8. Incorrect Risk Management team: Most companies are faced with this challenge, some companies have dedicated risk management teams, in some the quality groups look after it, and in some it’s a virtual team. There is no right or wrong way to do it, as it depends on the resource and organization designs of organizations. The key is when this team doesn’t have the right number of resources and representations from the required functions within the organization.

9. Management Support: As clichéd it may sound, many risk management initiatives fail as the top management is not committed to it.
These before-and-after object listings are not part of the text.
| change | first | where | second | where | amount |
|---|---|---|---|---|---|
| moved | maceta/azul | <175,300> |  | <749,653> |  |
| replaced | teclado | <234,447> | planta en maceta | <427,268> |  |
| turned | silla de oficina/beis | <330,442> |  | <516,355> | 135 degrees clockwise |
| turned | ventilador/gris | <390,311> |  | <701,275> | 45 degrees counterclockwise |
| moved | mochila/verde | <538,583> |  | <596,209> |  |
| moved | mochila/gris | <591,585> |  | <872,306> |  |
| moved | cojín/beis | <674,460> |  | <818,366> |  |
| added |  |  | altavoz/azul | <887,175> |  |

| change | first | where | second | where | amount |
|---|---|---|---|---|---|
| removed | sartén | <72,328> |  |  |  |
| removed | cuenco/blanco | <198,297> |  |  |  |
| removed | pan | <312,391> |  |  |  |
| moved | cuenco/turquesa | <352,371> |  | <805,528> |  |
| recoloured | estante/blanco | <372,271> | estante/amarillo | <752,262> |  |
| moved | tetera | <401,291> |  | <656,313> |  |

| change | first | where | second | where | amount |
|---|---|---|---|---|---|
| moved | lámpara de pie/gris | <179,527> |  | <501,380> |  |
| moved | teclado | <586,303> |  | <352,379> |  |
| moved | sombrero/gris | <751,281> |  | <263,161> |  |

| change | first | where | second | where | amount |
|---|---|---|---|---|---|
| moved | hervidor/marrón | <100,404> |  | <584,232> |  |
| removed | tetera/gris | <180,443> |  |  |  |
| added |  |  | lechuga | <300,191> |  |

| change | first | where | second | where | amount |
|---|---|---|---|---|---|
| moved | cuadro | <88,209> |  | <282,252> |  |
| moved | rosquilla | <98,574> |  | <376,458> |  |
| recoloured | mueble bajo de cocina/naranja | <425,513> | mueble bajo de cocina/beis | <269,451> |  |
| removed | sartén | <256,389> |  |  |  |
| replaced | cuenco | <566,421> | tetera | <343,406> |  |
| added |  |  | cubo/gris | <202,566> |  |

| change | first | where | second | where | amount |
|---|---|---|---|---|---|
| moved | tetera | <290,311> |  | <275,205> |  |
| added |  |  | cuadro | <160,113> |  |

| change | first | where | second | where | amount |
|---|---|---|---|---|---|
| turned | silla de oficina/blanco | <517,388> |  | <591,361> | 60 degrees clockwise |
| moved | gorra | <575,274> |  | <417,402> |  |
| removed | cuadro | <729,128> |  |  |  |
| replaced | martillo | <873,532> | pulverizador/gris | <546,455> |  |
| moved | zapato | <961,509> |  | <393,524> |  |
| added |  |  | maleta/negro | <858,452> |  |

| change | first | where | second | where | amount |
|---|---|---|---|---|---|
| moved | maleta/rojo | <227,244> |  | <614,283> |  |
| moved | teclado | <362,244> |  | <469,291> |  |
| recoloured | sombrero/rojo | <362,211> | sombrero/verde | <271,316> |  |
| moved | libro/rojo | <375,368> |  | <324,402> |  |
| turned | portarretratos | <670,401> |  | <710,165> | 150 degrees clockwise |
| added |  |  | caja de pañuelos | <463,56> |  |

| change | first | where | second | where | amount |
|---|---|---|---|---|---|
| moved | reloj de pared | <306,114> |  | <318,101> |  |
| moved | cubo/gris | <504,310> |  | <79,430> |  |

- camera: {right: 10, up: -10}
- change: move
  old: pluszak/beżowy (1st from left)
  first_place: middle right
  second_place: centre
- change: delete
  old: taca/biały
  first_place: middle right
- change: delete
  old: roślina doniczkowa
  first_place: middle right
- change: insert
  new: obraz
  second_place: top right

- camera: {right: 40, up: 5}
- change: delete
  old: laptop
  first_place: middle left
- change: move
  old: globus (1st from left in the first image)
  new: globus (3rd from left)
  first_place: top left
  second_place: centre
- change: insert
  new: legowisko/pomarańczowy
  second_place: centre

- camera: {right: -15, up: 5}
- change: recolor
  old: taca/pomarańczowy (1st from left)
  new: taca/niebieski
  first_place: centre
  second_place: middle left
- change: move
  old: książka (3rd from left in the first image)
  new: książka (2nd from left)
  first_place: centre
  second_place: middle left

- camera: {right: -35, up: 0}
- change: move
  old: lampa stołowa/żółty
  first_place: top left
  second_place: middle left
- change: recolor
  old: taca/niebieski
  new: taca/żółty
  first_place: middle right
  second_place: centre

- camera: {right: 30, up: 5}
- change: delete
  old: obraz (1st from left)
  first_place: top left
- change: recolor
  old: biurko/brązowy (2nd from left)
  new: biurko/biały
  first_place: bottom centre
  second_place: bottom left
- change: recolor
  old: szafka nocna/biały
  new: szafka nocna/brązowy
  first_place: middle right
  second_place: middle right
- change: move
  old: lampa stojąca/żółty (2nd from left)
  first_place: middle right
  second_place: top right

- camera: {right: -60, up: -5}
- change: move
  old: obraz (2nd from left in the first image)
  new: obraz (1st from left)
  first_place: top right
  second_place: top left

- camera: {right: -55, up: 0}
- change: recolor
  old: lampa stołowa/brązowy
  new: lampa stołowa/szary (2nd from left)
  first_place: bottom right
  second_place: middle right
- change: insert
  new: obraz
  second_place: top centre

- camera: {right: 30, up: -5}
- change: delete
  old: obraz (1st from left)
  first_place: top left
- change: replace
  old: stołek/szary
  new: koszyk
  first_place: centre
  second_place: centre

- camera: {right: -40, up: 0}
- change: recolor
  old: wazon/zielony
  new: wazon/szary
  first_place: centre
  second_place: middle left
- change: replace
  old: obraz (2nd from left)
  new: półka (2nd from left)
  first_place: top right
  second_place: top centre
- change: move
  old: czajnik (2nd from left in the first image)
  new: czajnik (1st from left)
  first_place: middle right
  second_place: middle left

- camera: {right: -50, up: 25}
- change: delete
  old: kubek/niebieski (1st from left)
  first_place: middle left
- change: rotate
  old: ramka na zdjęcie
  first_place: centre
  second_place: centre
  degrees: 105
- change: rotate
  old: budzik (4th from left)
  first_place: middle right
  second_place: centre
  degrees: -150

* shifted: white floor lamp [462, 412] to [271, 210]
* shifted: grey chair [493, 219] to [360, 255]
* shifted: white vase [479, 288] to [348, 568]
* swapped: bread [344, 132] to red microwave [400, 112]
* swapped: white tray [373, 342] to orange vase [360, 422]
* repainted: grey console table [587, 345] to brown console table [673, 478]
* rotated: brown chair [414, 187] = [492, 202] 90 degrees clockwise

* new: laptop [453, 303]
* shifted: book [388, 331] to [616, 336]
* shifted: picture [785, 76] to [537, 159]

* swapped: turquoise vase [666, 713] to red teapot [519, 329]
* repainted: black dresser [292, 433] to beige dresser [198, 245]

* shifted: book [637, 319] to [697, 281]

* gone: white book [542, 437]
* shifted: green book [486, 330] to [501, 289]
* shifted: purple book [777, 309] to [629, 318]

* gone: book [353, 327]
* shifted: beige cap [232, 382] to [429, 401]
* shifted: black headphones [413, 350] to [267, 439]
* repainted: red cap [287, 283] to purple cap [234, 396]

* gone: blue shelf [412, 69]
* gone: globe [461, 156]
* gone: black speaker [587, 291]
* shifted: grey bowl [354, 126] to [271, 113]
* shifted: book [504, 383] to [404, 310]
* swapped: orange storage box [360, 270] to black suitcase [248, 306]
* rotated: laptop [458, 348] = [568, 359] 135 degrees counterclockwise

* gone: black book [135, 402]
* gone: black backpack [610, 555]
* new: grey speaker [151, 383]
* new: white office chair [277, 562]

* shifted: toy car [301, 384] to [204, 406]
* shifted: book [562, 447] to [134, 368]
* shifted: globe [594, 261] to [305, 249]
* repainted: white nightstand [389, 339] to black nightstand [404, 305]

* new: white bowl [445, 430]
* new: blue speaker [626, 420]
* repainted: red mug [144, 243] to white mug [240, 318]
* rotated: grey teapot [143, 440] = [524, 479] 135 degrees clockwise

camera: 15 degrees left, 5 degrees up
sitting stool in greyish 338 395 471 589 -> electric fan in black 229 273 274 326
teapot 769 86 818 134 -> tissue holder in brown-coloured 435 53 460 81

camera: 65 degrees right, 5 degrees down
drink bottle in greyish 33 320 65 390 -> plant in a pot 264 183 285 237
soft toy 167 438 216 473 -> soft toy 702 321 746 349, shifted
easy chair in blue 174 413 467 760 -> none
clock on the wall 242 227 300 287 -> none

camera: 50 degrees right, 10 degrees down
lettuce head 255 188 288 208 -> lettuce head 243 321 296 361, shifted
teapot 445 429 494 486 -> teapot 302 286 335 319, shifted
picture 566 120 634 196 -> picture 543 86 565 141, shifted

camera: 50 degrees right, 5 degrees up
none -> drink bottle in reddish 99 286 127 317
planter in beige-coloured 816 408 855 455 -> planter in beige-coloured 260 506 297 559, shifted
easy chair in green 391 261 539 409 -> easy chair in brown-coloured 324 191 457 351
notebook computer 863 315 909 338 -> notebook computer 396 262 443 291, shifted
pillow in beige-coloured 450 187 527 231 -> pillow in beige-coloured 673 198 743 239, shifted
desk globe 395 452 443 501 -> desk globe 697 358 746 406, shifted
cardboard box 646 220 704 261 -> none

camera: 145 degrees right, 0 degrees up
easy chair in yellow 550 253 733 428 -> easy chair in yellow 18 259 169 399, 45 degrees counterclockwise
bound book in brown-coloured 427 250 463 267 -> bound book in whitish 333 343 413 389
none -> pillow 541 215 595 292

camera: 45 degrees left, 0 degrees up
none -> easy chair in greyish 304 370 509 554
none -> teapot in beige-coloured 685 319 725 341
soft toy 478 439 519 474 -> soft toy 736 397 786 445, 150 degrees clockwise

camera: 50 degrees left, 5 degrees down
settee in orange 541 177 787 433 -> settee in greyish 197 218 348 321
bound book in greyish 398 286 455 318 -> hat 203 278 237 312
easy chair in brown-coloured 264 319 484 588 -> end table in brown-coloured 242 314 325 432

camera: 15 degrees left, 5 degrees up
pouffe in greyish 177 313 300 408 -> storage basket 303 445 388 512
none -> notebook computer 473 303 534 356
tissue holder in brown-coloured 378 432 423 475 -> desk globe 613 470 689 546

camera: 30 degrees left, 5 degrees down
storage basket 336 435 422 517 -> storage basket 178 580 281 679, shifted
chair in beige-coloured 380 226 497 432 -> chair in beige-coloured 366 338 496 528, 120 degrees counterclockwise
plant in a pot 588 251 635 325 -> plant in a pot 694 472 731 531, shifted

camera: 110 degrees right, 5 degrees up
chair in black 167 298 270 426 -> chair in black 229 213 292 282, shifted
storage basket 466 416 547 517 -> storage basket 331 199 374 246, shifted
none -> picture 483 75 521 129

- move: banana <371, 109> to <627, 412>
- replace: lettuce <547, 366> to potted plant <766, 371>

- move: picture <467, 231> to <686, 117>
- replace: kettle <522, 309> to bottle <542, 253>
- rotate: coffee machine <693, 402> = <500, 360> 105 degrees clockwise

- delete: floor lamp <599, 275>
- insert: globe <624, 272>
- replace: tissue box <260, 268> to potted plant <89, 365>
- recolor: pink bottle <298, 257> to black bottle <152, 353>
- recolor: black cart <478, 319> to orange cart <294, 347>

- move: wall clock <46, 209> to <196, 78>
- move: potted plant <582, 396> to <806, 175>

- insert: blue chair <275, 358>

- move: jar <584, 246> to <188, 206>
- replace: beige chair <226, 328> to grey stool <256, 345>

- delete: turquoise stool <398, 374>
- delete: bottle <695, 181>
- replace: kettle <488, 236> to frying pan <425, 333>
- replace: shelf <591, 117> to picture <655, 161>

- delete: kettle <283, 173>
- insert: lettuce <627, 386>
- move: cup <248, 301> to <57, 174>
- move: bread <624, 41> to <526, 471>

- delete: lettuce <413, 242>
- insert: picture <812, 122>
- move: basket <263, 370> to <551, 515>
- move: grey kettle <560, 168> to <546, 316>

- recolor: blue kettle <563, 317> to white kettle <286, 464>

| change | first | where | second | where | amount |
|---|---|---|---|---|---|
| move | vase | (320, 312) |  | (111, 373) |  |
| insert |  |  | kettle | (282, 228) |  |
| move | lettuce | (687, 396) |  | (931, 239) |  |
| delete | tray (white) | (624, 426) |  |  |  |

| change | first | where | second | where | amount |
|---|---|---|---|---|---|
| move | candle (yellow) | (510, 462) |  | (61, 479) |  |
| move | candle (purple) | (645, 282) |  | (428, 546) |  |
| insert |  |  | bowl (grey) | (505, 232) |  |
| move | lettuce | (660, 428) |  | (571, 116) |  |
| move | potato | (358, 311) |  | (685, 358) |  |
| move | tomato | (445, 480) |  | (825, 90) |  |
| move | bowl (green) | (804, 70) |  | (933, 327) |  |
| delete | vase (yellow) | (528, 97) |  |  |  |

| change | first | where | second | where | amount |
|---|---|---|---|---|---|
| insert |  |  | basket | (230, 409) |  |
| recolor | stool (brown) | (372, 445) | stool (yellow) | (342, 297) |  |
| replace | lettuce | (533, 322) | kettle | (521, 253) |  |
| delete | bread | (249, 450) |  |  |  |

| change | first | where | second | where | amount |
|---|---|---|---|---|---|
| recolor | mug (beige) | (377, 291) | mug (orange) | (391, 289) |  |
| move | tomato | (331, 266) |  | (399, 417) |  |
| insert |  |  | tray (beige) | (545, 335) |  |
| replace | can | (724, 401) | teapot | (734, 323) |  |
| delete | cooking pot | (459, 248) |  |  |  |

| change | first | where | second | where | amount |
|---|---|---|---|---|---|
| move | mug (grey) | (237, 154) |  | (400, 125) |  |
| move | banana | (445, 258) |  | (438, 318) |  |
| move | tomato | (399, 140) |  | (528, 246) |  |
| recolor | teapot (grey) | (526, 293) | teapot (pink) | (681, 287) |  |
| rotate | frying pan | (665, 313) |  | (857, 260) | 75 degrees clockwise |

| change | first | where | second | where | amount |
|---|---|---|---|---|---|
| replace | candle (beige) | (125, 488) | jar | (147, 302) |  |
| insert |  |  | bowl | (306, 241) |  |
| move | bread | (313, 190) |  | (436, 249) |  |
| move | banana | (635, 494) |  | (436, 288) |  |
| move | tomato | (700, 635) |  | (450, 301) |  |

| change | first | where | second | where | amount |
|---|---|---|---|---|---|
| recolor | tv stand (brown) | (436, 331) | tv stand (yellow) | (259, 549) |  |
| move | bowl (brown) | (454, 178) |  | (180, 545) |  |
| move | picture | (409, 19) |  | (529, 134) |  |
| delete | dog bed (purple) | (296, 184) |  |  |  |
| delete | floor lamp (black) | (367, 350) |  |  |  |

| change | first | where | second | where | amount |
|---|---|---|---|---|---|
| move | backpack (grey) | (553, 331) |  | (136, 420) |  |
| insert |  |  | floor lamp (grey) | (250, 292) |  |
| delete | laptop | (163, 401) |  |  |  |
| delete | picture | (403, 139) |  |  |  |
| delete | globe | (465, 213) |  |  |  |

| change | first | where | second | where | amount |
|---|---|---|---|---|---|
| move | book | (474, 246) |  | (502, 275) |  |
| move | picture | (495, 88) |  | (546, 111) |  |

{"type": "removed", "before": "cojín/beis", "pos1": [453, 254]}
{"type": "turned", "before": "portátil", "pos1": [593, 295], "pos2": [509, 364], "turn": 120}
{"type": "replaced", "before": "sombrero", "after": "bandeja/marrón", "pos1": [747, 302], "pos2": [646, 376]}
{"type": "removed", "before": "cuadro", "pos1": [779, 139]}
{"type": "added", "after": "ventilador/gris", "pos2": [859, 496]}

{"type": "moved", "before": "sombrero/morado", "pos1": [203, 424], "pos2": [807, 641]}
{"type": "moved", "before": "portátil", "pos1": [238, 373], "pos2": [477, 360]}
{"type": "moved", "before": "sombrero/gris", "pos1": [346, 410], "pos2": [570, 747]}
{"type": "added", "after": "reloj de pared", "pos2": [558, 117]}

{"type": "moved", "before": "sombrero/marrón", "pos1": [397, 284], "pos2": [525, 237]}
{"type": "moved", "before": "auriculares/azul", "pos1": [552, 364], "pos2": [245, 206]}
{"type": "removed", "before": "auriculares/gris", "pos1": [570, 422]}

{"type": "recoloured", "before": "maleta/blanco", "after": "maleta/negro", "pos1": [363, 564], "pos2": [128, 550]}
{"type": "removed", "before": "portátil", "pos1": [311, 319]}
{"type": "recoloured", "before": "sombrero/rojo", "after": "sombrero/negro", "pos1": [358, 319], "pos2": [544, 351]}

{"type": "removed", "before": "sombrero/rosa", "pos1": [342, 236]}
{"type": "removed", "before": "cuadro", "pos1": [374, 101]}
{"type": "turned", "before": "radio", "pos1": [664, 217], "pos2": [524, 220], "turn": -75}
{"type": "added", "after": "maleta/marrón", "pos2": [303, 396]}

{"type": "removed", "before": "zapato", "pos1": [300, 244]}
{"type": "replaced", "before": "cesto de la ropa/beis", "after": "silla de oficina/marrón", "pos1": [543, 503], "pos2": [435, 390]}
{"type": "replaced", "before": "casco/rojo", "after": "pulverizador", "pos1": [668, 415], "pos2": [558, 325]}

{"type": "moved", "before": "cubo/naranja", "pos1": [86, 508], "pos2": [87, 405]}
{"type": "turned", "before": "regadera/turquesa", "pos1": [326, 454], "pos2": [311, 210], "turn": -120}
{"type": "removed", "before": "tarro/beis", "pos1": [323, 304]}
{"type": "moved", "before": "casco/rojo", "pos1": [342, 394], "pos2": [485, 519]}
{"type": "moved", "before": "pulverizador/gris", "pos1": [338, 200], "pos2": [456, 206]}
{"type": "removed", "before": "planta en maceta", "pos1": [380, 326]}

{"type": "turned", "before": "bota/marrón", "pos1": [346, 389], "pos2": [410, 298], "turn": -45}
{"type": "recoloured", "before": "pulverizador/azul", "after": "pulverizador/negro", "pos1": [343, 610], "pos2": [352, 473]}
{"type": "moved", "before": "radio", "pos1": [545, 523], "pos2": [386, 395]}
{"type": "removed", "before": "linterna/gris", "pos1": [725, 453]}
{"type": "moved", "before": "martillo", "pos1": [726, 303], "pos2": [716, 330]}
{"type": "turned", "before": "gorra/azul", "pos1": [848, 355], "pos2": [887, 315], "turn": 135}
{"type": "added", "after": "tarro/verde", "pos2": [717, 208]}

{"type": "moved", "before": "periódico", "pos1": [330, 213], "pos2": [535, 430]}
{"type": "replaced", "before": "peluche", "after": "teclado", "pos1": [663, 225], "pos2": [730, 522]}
10. Trying to quantify benefits / ROSI: I know several professionals in the Risk management or security space would strongly disagree with me and maybe there are right, but there is no way most organizations can quantify benefits of risk management or security investments. ROSI (Return on Security Investments) as it is called. This is because most ROSI models are based on quantification of value of IT assets. Many organizations I have worked with don’t even know their complete IT assets, let alone try and estimate their value to business. Hence one could face a lot of frustration trying to quantify benefits and hence giving up on risk management initiatives.

Conclusion

In conclusion Risk management (including IT Risk maangement) is key for an organizations survival and growth. We owe it to our shareholders and customers. Its seems a hype to some organizations as it doesn’t give them the expected benefits. That could be happening because the organization might be doing one, more or other mistakes mentioned above during their risk mangement initiaitives.

Right or wrong, hype or not organization would have to invest time, money & resources in Risk Management due to the current business enviornment. Lets try and get it right.